::: Data section

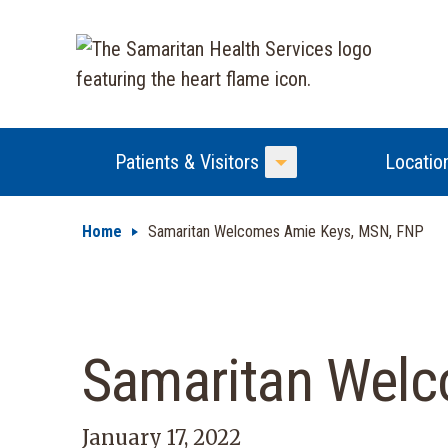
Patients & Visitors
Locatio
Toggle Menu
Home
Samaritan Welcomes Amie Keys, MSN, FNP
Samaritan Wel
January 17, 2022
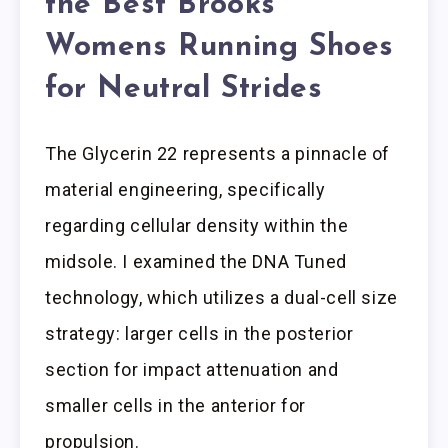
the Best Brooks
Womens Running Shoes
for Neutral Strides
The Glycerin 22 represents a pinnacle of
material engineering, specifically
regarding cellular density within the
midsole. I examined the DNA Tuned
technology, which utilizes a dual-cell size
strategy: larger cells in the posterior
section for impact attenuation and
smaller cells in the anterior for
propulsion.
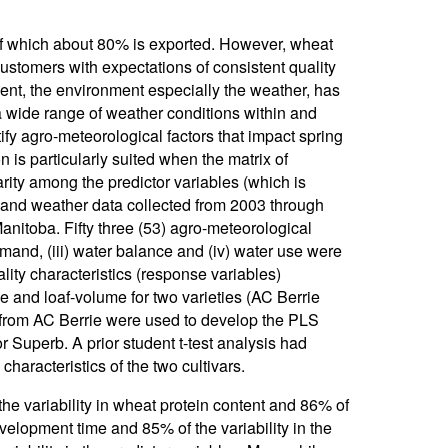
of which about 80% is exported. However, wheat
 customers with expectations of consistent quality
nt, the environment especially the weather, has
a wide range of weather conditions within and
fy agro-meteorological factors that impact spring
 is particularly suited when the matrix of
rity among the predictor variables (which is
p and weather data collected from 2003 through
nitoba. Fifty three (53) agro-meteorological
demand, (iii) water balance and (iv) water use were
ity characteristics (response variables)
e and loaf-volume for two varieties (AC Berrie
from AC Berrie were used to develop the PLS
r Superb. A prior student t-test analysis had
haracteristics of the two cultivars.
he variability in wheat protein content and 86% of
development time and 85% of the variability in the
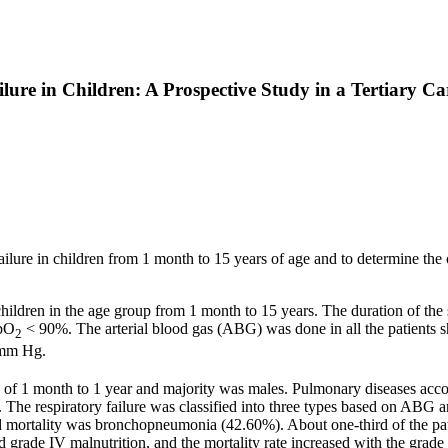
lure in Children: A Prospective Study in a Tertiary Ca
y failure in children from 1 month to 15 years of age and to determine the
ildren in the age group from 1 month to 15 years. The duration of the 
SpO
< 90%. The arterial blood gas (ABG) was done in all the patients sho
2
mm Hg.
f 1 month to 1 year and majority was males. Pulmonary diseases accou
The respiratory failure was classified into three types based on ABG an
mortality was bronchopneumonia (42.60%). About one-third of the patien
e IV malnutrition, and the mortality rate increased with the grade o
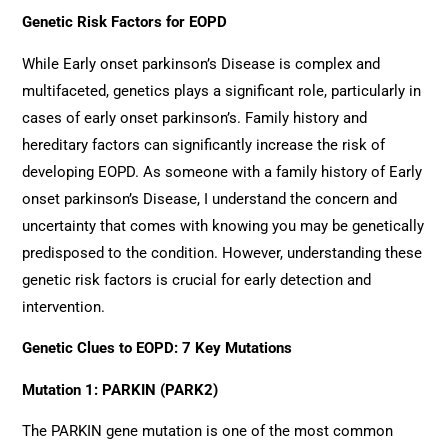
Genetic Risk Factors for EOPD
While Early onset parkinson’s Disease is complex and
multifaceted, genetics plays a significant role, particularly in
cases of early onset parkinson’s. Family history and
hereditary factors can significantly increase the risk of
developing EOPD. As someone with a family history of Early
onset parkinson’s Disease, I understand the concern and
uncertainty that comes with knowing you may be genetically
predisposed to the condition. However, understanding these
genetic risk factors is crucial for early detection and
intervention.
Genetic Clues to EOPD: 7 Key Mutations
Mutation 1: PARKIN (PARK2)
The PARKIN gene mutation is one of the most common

::::::

◆ Problem to work on ◆
Once the pictures are dropped, please print every remaining line of the material verbatim.

◆ Solution to this exercise ◆
Patients & Visitors
Locatio
Toggle Menu
Home
Samaritan Welcomes Amie Keys, MSN, FNP
Samaritan Wel
January 17, 2022
the Best Brooks
Womens Running Shoes
for Neutral Strides
The Glycerin 22 represents a pinnacle of
material engineering, specifically
regarding cellular density within the
midsole. I examined the DNA Tuned
technology, which utilizes a dual-cell size
strategy: larger cells in the posterior
section for impact attenuation and
smaller cells in the anterior for
propulsion.
of which about 80% is exported. However, wheat
 customers with expectations of consistent quality
nt, the environment especially the weather, has
a wide range of weather conditions within and
fy agro-meteorological factors that impact spring
 is particularly suited when the matrix of
rity among the predictor variables (which is
p and weather data collected from 2003 through
nitoba. Fifty three (53) agro-meteorological
demand, (iii) water balance and (iv) water use were
ity characteristics (response variables)
e and loaf-volume for two varieties (AC Berrie
from AC Berrie were used to develop the PLS
r Superb. A prior student t-test analysis had
haracteristics of the two cultivars.
he variability in wheat protein content and 86% of
development time and 85% of the variability in the
lure in Children: A Prospective Study in a Tertiary Ca
y failure in children from 1 month to 15 years of age and to determine the
ildren in the age group from 1 month to 15 years. The duration of the 
SpO
< 90%. The arterial blood gas (ABG) was done in all the patients sho
2
mm Hg.
f 1 month to 1 year and majority was males. Pulmonary diseases accou
The respiratory failure was classified into three types based on ABG an
mortality was bronchopneumonia (42.60%). About one-third of the patien
e IV malnutrition, and the mortality rate increased with the grade o
Genetic Risk Factors for EOPD
While Early onset parkinson’s Disease is complex and
multifaceted, genetics plays a significant role, particularly in
cases of early onset parkinson’s. Family history and
hereditary factors can significantly increase the risk of
developing EOPD. As someone with a family history of Early
onset parkinson’s Disease, I understand the concern and
uncertainty that comes with knowing you may be genetically
predisposed to the condition. However, understanding these
genetic risk factors is crucial for early detection and
intervention.
Genetic Clues to EOPD: 7 Key Mutations
Mutation 1: PARKIN (PARK2)
The PARKIN gene mutation is one of the most common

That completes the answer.